In 2017, when Mia, who didn’t want her last name used for fear of legal and social repercussions, became pregnant for the second time, she called the local health department in Hattiesburg for advice on obtaining an abortion. She had a daughter and wasn’t financially or mentally prepared to have another child. The health department contact sent Mia to a faith-based, anti-abortion center.
“I felt judged,” Mia said about the call. Eventually, she terminated the pregnancy in Jackson, about 90 miles away, at the state’s sole abortion clinic, which closed in July. “Ultimately, I did what was best for me,” said Mia, who went on to have a son several years after the abortion.
The loss of abortion care in Mississippi puts more pressure on family planning providers to win the trust of their patients, said Danielle Lampton, who also co-founded Converge. Patient-centered care is the “bedrock of what we do,” Lampton said.
Both Trader and Shepherd serve on Converge’s patient experience council and receive occasional stipends for providing their perspectives to the nonprofit.
Providers shouldn’t force or pressure low-income patients to use long-term contraception, such as an intrauterine device, to safeguard against pregnancy, said Dr. Christine Dehlendorf, a family physician and researcher at UCSF, who is advising Converge.
Wyconda Thomas, a family nurse practitioner, opened a clinic four years ago in Gunnison, Mississippi, a town of only a few hundred people. Thomas lets patients’ life circumstances, their history, and their needs determine what type of contraception she prescribes.(Haleigh Brooke Thomas McGee)
Pressuring Black women to use IUDs, implants, and other long-term contraception is reminiscent of a history in which Black women were sterilized against their consent, she said. Even today, studies show that providers are more likely to pressure women of color to limit the size of their families and recommend IUDs to them. These women also have a harder time getting a provider to remove the devices and getting insurance to cover the removal cost, Dehlendorf said.

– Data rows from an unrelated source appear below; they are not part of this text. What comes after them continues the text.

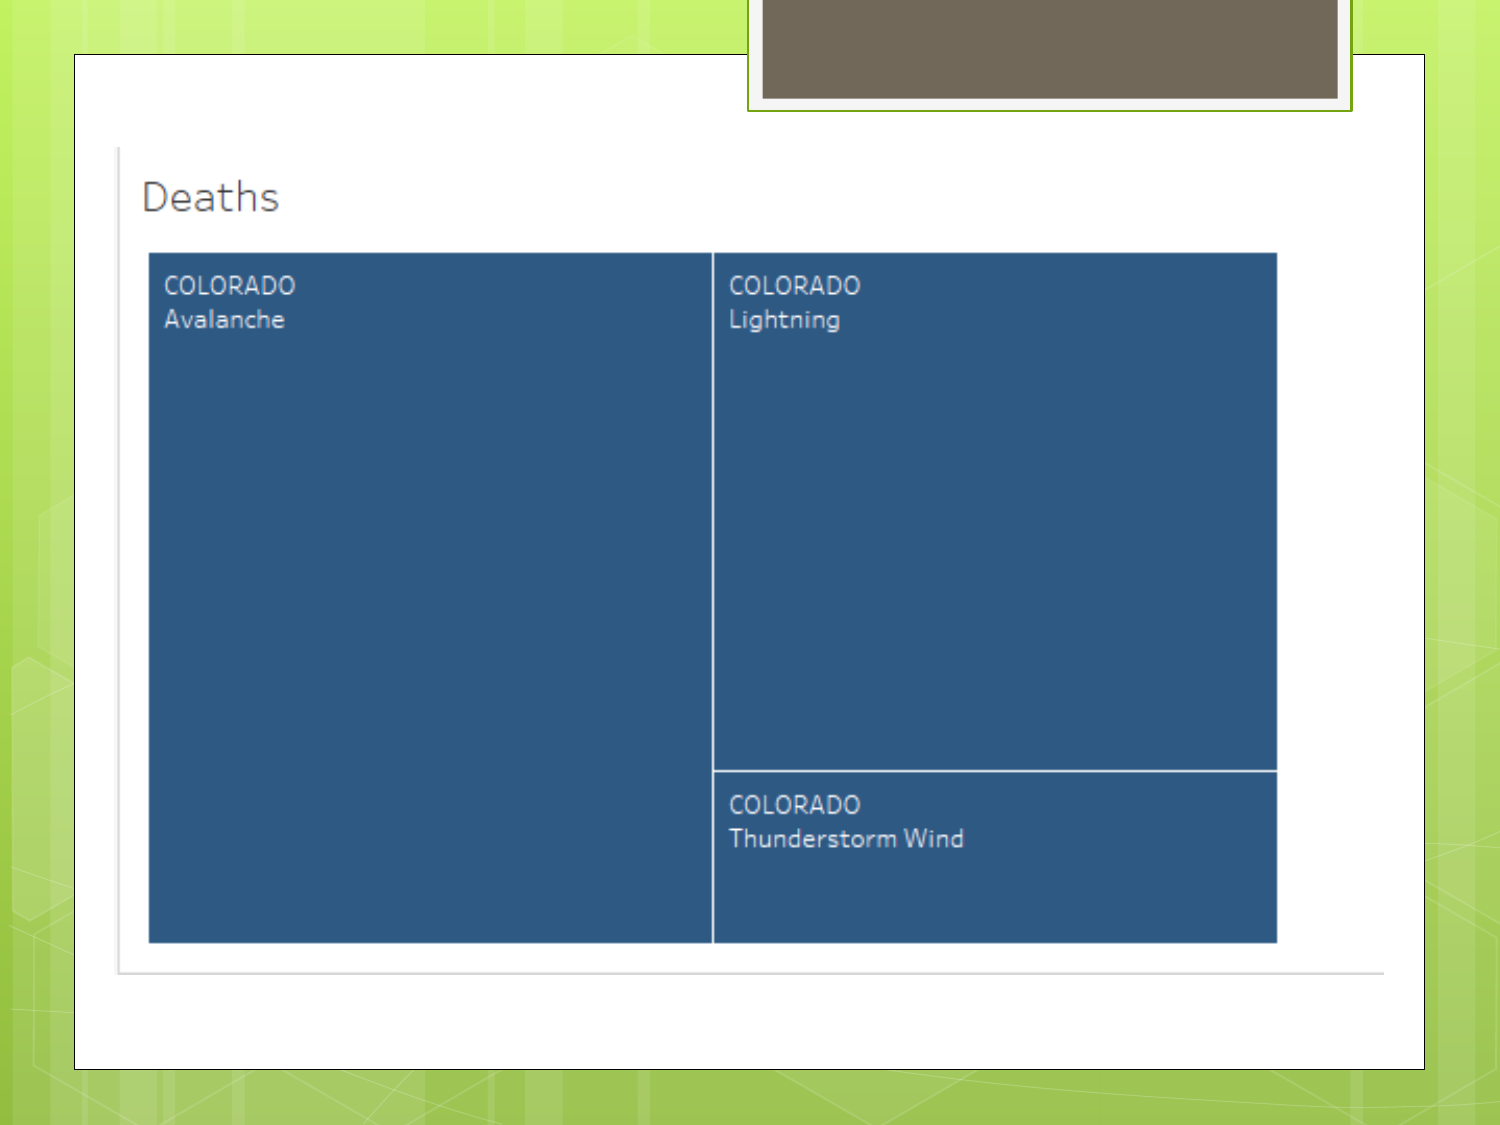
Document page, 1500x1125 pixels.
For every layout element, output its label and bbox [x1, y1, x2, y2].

picture [114, 147, 1384, 976]
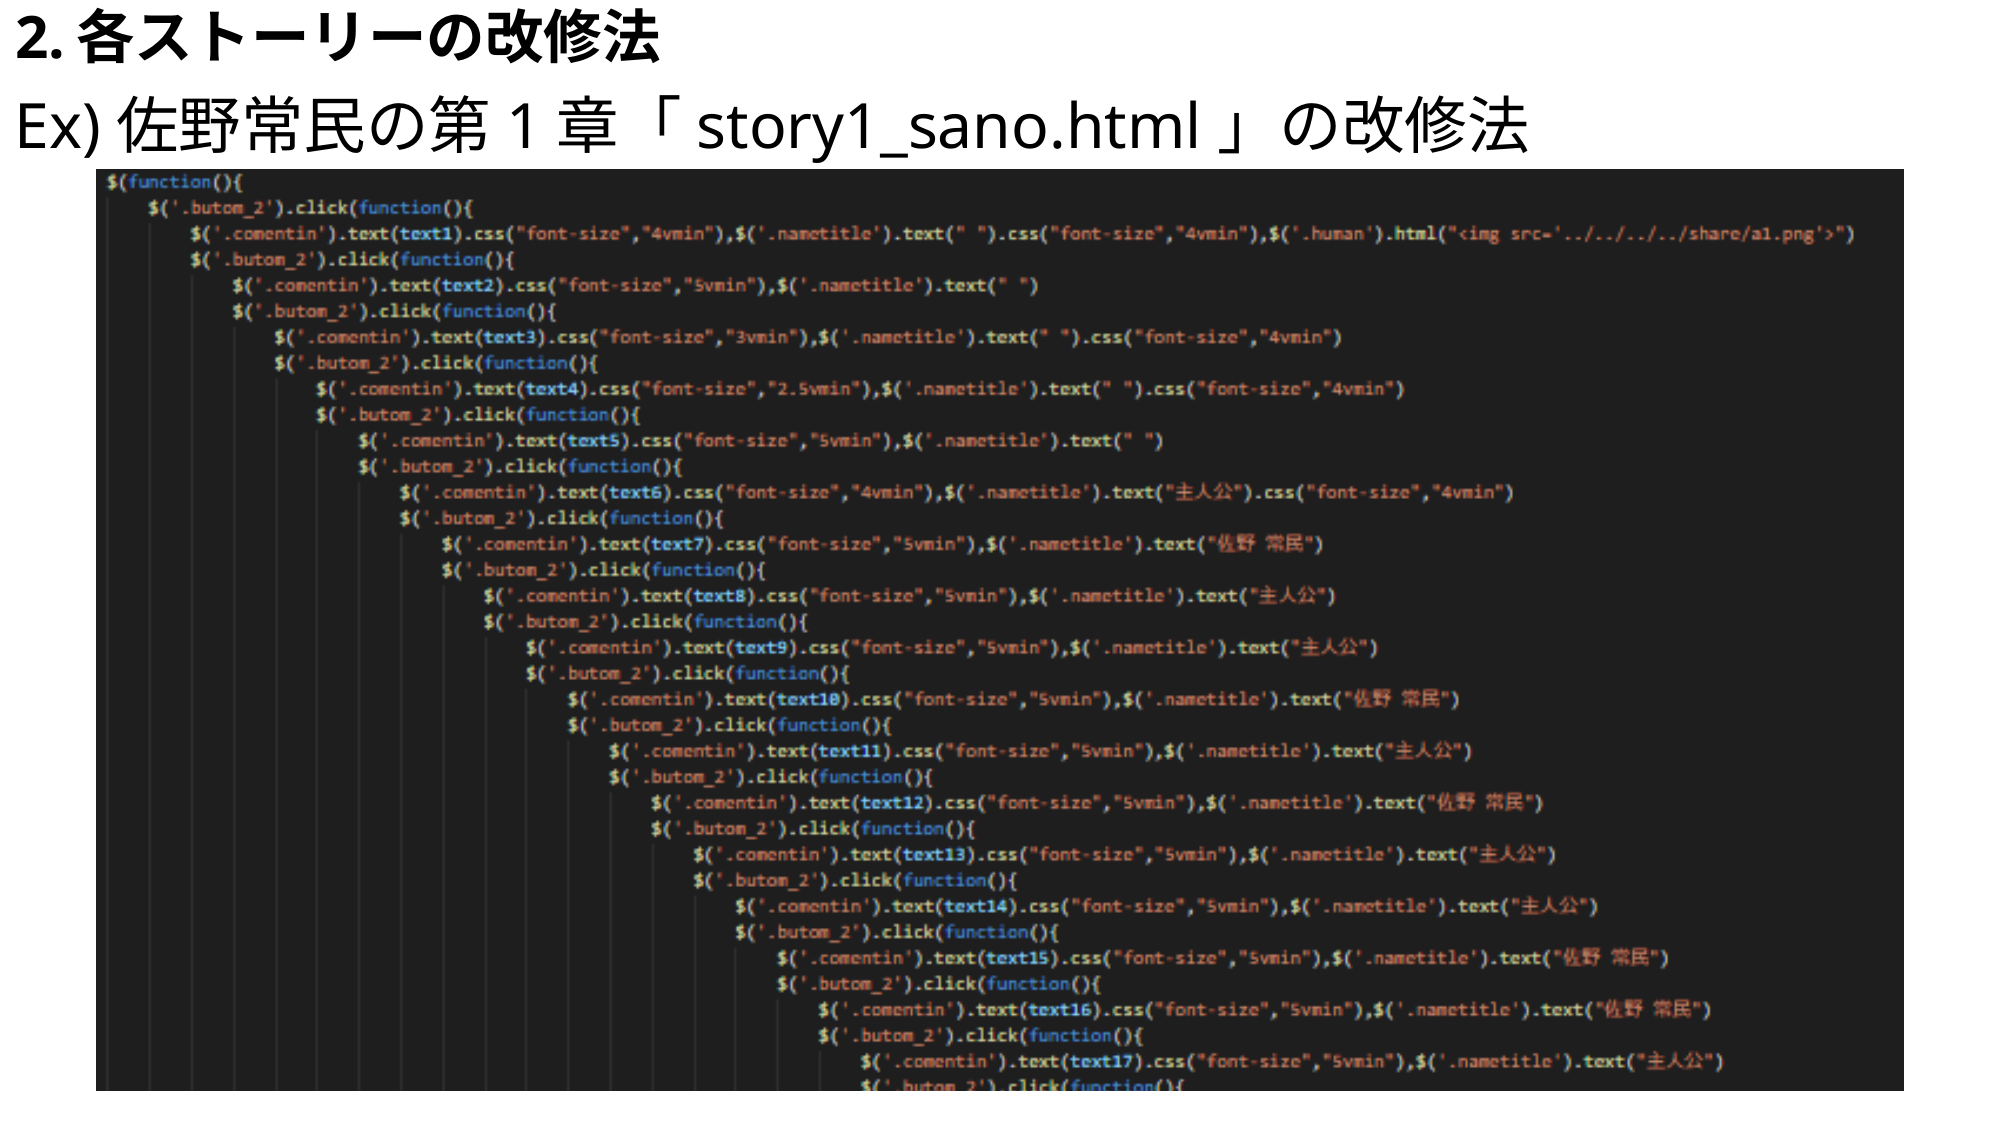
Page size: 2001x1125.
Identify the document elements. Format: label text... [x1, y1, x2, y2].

title 2.各ストーリーの改修法 [0, 0, 894, 78]
text_box Ex)佐野常民の第1章「story1_sano.html」の改修法 [0, 78, 2000, 169]
picture [95, 169, 1904, 1091]
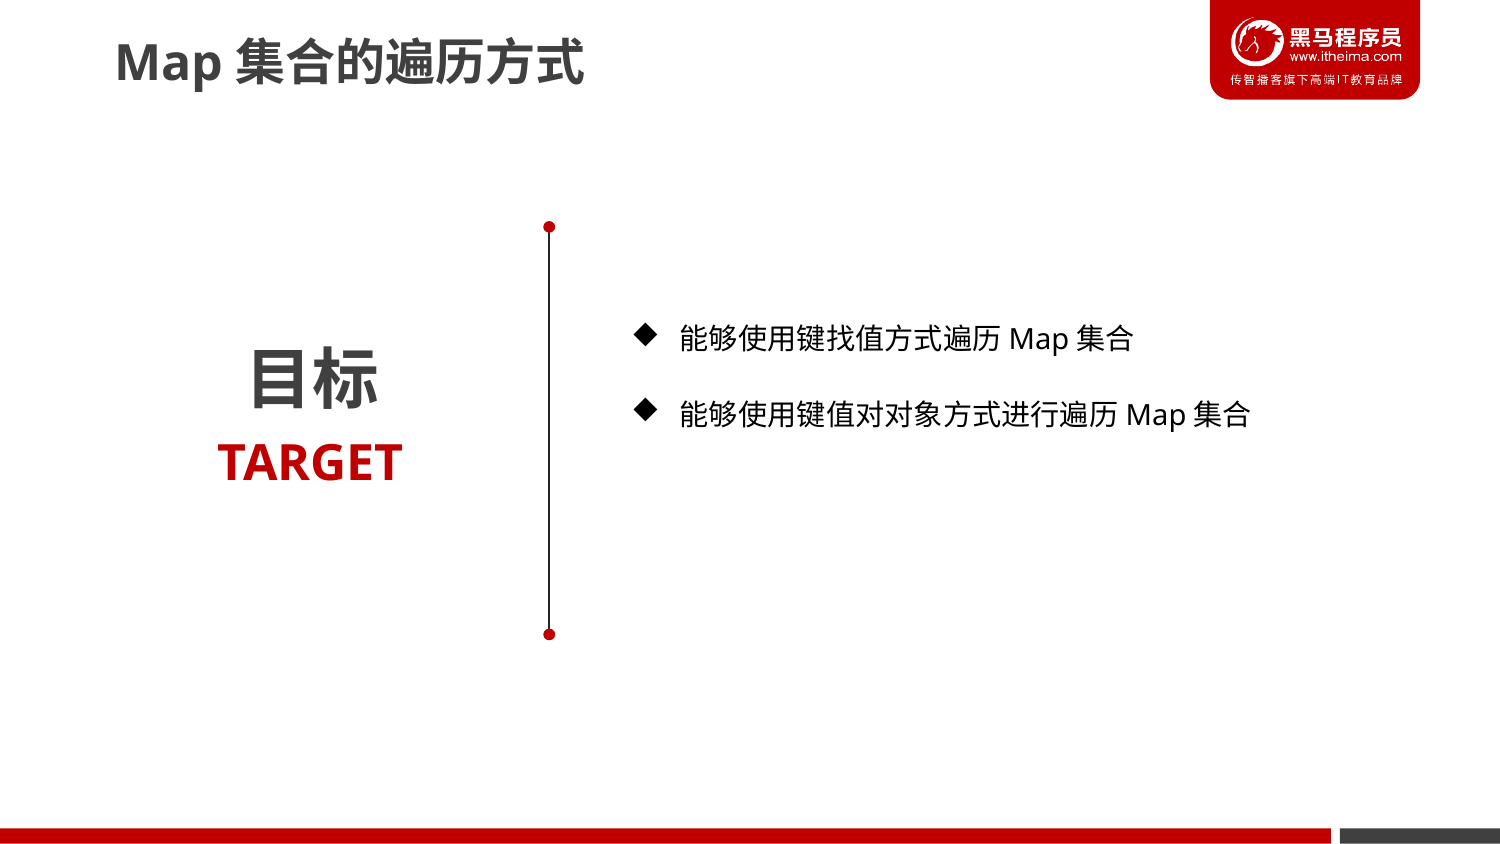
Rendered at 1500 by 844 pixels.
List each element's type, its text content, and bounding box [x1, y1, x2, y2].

list 能够使用键找值方式遍历Map集合 能够使用键值对对象方式进行遍历Map集合 [620, 280, 1313, 479]
title Map集合的遍历方式 [103, 29, 1183, 93]
picture [1212, 8, 1421, 94]
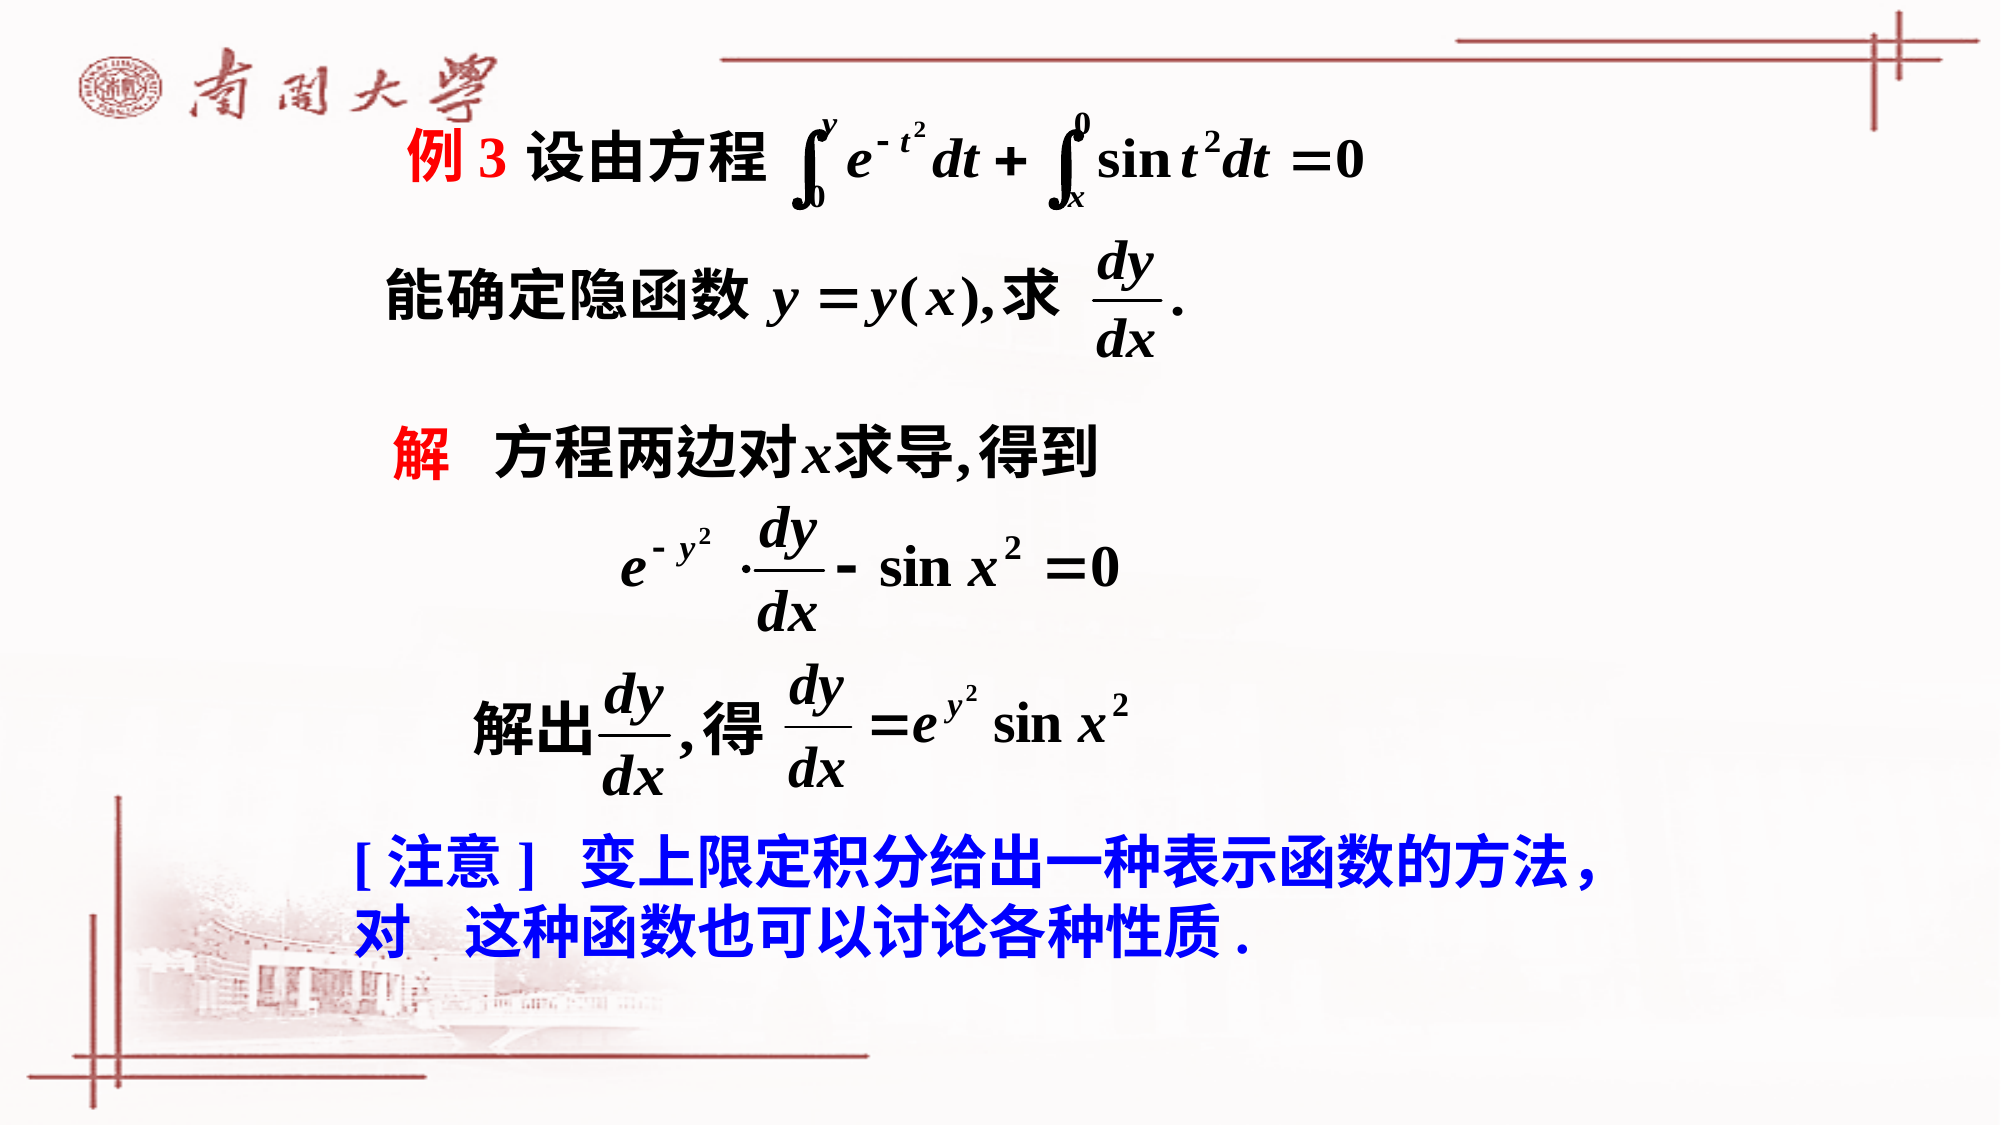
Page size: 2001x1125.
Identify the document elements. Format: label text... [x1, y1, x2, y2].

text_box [612, 487, 1131, 646]
text_box 解 [377, 409, 466, 495]
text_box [486, 414, 1107, 498]
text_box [463, 653, 776, 810]
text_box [379, 99, 1379, 371]
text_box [775, 644, 1139, 801]
text_box [注意] 变上限定积分给出一种表示函数的方法，对 这种函数也可以讨论各种性质. [338, 817, 1674, 973]
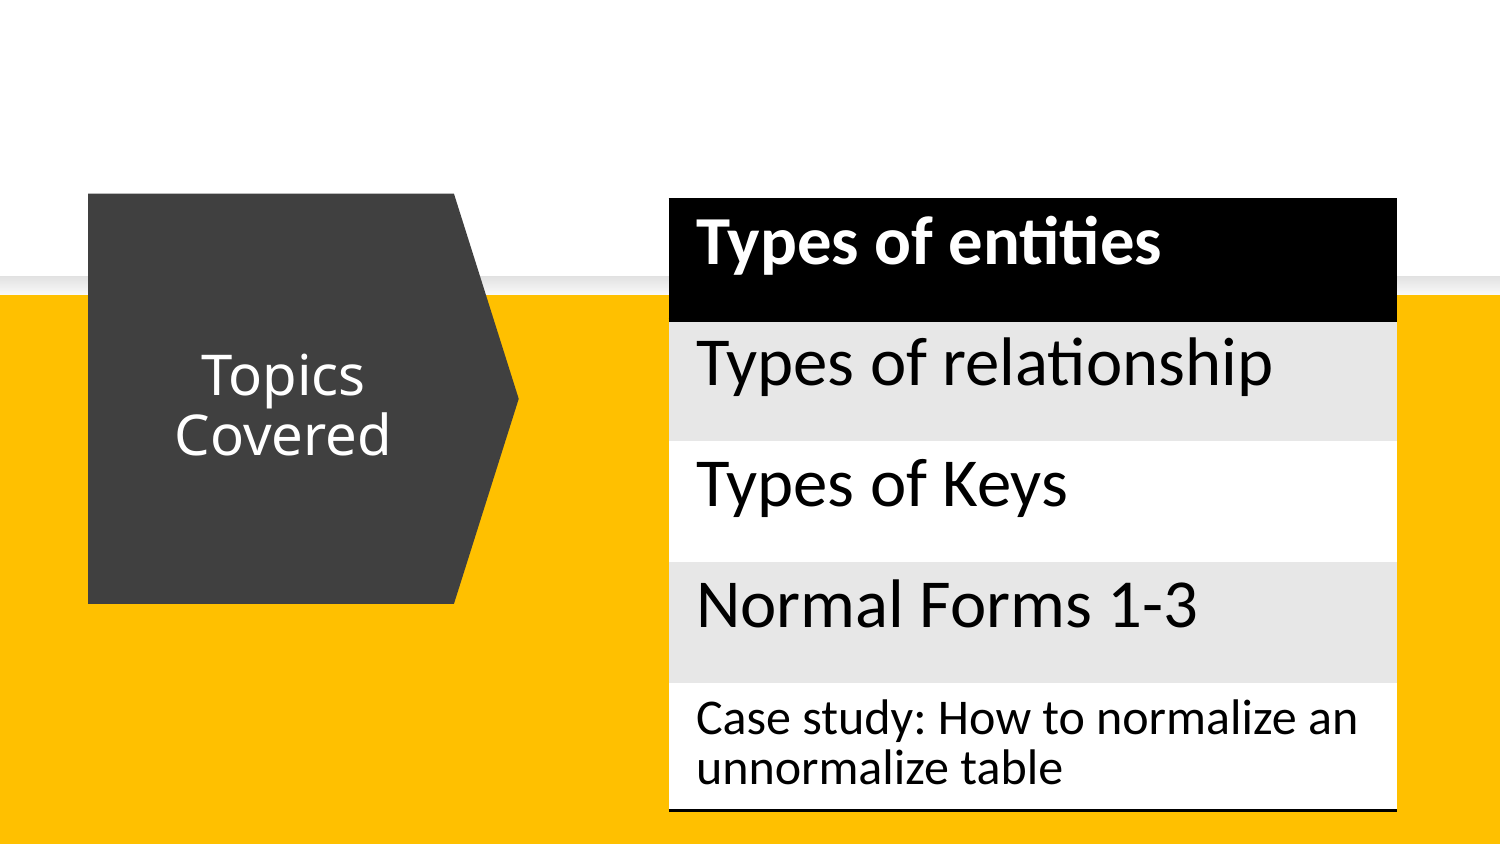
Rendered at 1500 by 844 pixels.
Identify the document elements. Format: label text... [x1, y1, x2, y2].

Too often, Wyconda Thomas, a family nurse practitioner near the Arkansas border, meets patients who are skeptical of birth control because of a bad experience. Many of her patients continued Depo-Provera shots even after they gained an unsafe amount of weight — a known side effect — because they weren’t offered other options.
Even if patients come in for another reason, Thomas talks to them about family planning “every chance I get,” she said. Four years ago, Thomas opened the Healthy Living Family Medical Center in Gunnison, a 300-person town that is 80% Black. The clinic receives Title X funds through Converge. Still, Thomas doesn’t force contraception on patients — she respects their decision to forgo a pill, patch, or implant.
But Title X funds help Thomas stock a variety of contraception methods so patients don’t have to worry about driving to a separate pharmacy.
“My job for them is to get them to understand that there are more methods and there’s no method at all,” Thomas said. “And that’s a whole visit by itself.”